The patient consented to DCA treatment and was started at 23 mg/kg/day (500mg p.o. b.i.d.), on a cyclic treatment of 1 week on, and 1 week off. She was supplemented with vitamin B1 100mg p.o. t.i.d., and R alpha lipoic acid 300mg p.o. t.i.d. She was also started on pantoprazole 40mg p.o. q.d. to prevent GI upset. The pre-treatment CA-125 was 826.

After 1 week of DCA treatment, there was marked reduction in abdominal swelling, reduction in abdominal cramps, and improvement in bowel movements. During DCA treatment, the CA-125 consistently declined. See table:

Pre-DCA 1st DCA cycle 2nd DCA cycle 3rd DCA cycle
CA-125 826 732 646 618


After the 3rd DCA cycle the patient was able to progress from a liquid-only diet to a soft diet. She experienced fatigue and sedation which were directly attributed to the DCA and to progressive anemia (Hb dropped from 103 to 90 g/L over the 3 DCA cycles). As a result, the bromazepam was gradually reduced from 6mg qHS to 1.5mg qHS.

She was started on Eprex 40000IU s.c. weekly after the third DCA cycle to treat the anemia. The only other significant changes in blood tests over the course of DCA treatment were a drop in albumin from 25.4 to 19.8 (normal range 33-46) and a normalization of LDH from 253 to 191 (normal range 76-200).

The fatigue was coincident with the weeks on DCA, and improved during the weeks off DCA. After 3 DCA cycles she also experienced unstable gait and had a fall. As a result the DCA had to be stopped. In the weeks after stopping DCA, there was rapid clinical disease progression. Blood tests were not continued for patient comfort.


This is another one of our earlier cases of DCA. The patient was quite weak and advanced stage when DCA treatment was started.

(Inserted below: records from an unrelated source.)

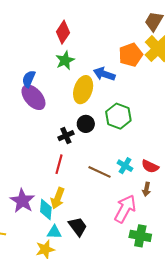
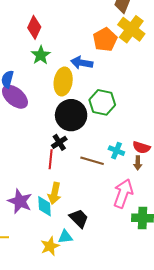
black circle: (86, 124) -> (71, 115), size x1.8
black cross: (66, 136) -> (59, 142), moved
brown arrow: (146, 189) -> (138, 163), moved
cyan triangle: (54, 232) -> (65, 237), moved

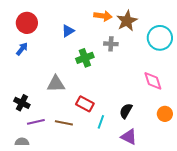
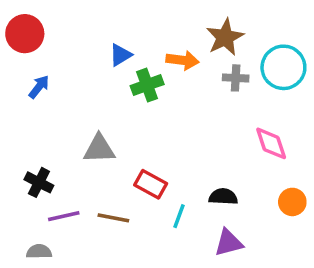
orange arrow: (103, 16) -> (182, 60), moved
red circle: (27, 23) -> (25, 34), moved
gray cross: (111, 44) -> (236, 78), moved
green cross: (85, 58) -> (147, 85), moved
black semicircle: (126, 111) -> (223, 197), turned 63
purple triangle: (129, 137) -> (229, 243), turned -42

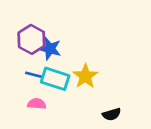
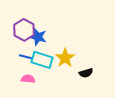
black semicircle: (112, 114) -> (86, 73), moved

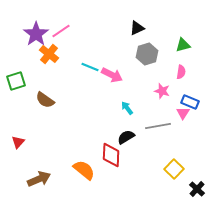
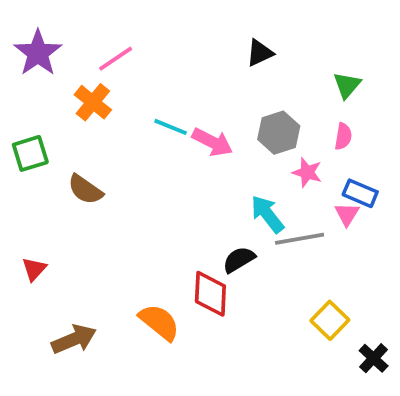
purple star: (36, 34) -> (38, 53), moved
green triangle: (183, 45) -> (347, 85), turned -35
gray hexagon: (147, 54) -> (279, 133), moved
cyan arrow: (127, 108) -> (267, 214), moved, size x1.5

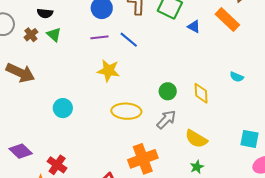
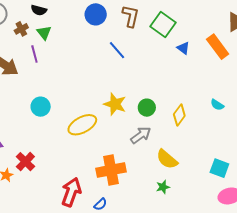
purple line: (99, 37) -> (34, 54), moved, turned 72
yellow star: (109, 71) -> (115, 104), moved
yellow diamond: (201, 93) -> (179, 115), turned 30
yellow ellipse: (126, 111) -> (82, 125), moved, turned -40

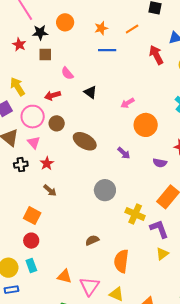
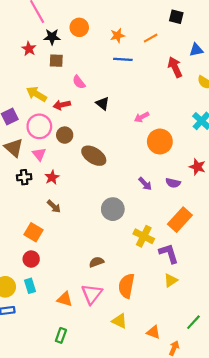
yellow arrow: (17, 87) -> (36, 94), moved, turned -30
purple arrow: (124, 153) -> (145, 184), moved
pink triangle: (89, 286) -> (92, 294), moved

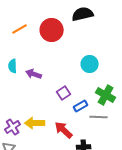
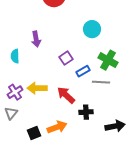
cyan semicircle: (13, 66) -> (15, 56), moved
purple arrow: (34, 74) -> (36, 39), turned -119

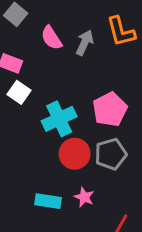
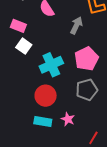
gray arrow: (85, 43) -> (76, 25), moved
red circle: (75, 154) -> (46, 96), moved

Based on our experience we felt that a moderate DCA dose with a 1 week on and 1 week off regimen could be effective and gentle enough for the patient to tolerate. If DCA was likely to work we might start to see some benefit and would prevent side effects by taking a week off.

This case illustrates a partial response of ovarian cancer to DCA treatment. Response was confirmed by a steady drop in the tumour marker CA-125 while the patient received DCA. The drop in CA-125 was consistent with the clinical improvement. DCA in the absence of other treatment resulted in significant quality of life improvement by relieving a bowel obstruction similar to our experience in other patients (including the Mesothelioma case report). Some of the blood tests worsened indicating incomplete control of the cancer.

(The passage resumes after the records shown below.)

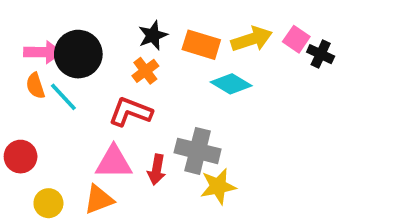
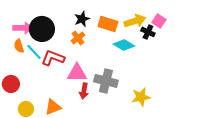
black cross: (321, 54) -> (148, 32), moved
red L-shape: (130, 112) -> (53, 58), moved
pink triangle: (114, 162) -> (77, 73), moved
yellow star: (218, 186) -> (141, 97), moved

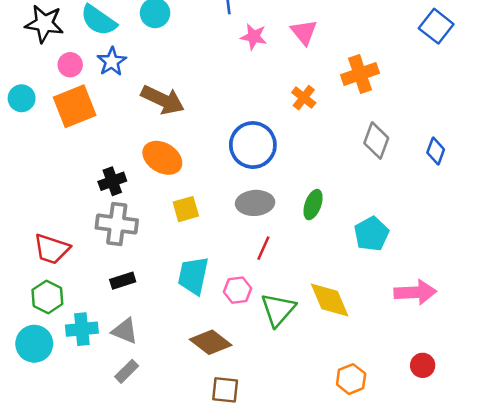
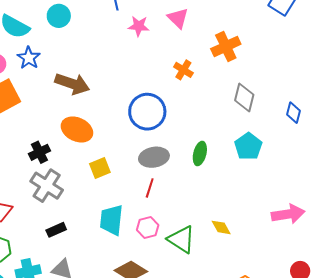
blue diamond: (436, 151) -> (294, 113), moved
gray cross: (117, 224) -> (47, 186), turned 32
cyan pentagon: (371, 234) -> (248, 146), moved
red line: (263, 248) -> (150, 188), moved
yellow diamond: (330, 300) -> (221, 227), size x0.6
green triangle: (278, 310) -> (181, 239), turned -32

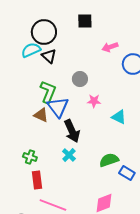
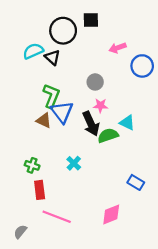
black circle: (44, 32) -> (63, 31), moved
gray circle: (80, 79) -> (95, 82), moved
black arrow: (72, 131) -> (91, 124), moved
green semicircle: (109, 160) -> (108, 135), moved

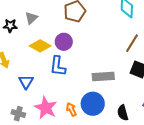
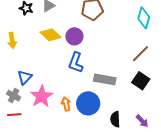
blue L-shape: (58, 66) -> (76, 63), moved
blue triangle: (26, 82) -> (25, 77), moved

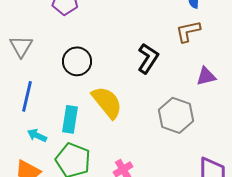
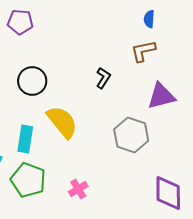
black L-shape: (148, 58) -> (103, 78), size x0.7
purple triangle: (206, 76) -> (161, 96), size x1.4

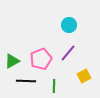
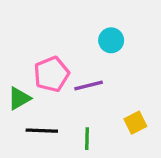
purple line: (68, 53) -> (89, 85), moved, turned 36
pink pentagon: (41, 59) -> (51, 74), moved

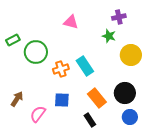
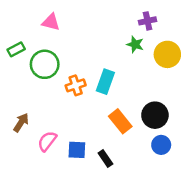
pink triangle: (71, 22) -> (51, 22), moved
yellow circle: (131, 55) -> (167, 54), moved
cyan rectangle: (85, 66) -> (105, 82), turned 54
blue square: (62, 100) -> (77, 150), moved
black rectangle: (90, 120) -> (105, 159), moved

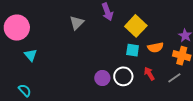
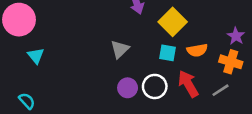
gray triangle: (77, 23) -> (120, 49), moved
red arrow: (149, 74) -> (188, 84), size x1.5

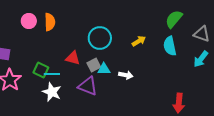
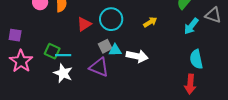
cyan semicircle: (170, 46) -> (196, 59), moved
red triangle: (73, 58) -> (84, 24), moved, turned -49
cyan arrow: (201, 59) -> (191, 26), moved
white arrow: (126, 75) -> (137, 56), size x1.5

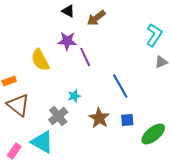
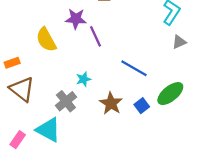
blue line: (120, 86) -> (134, 68), turned -30
blue square: (127, 120) -> (142, 106), turned -32
green ellipse: (153, 134) -> (170, 94), moved

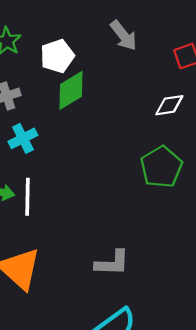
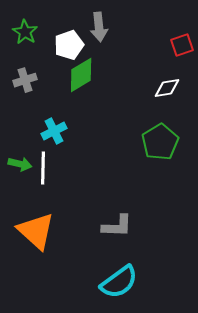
gray arrow: (124, 35) -> (99, 27), moved, turned 32
cyan cross: (23, 138) -> (54, 131), moved

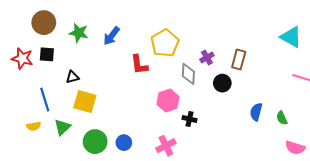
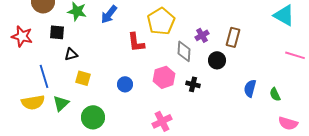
black square: (47, 54) -> (57, 32), moved
yellow square: (85, 102) -> (83, 78), size x0.7
black cross: (189, 119) -> (193, 84), moved
yellow semicircle: (34, 126) -> (33, 102), size x1.6
blue circle: (124, 143) -> (125, 84), moved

This case also illustrates the DCA side effects of sedation and fatigue. Unfortunately in this case, the side effects were felt to be significant enough to stop DCA treatment and not restart it. In our practice, patients who experience fatigue from DCA generally do feel better after the DCA treatment is stopped. While fatigue may be tolerable in a relatively healthy patient, in advanced stage patients, it can be a major limiting factor in continuing DCA treatment. So far we have not been able to effectively control this side effect in the patients who experience it. We have noticed this side effect in about 20% of our patients. Fatigue is also more likely to be experienced quite soon after starting DCA treatment unlike neuropathy which usually occurs after a more prolonged exposure and can be controlled to some degree by supplements like alpha liopoic acid. As in other therapies, optimal DCA treatment has to be an individual balance between clinical benefit and side effect tolerability.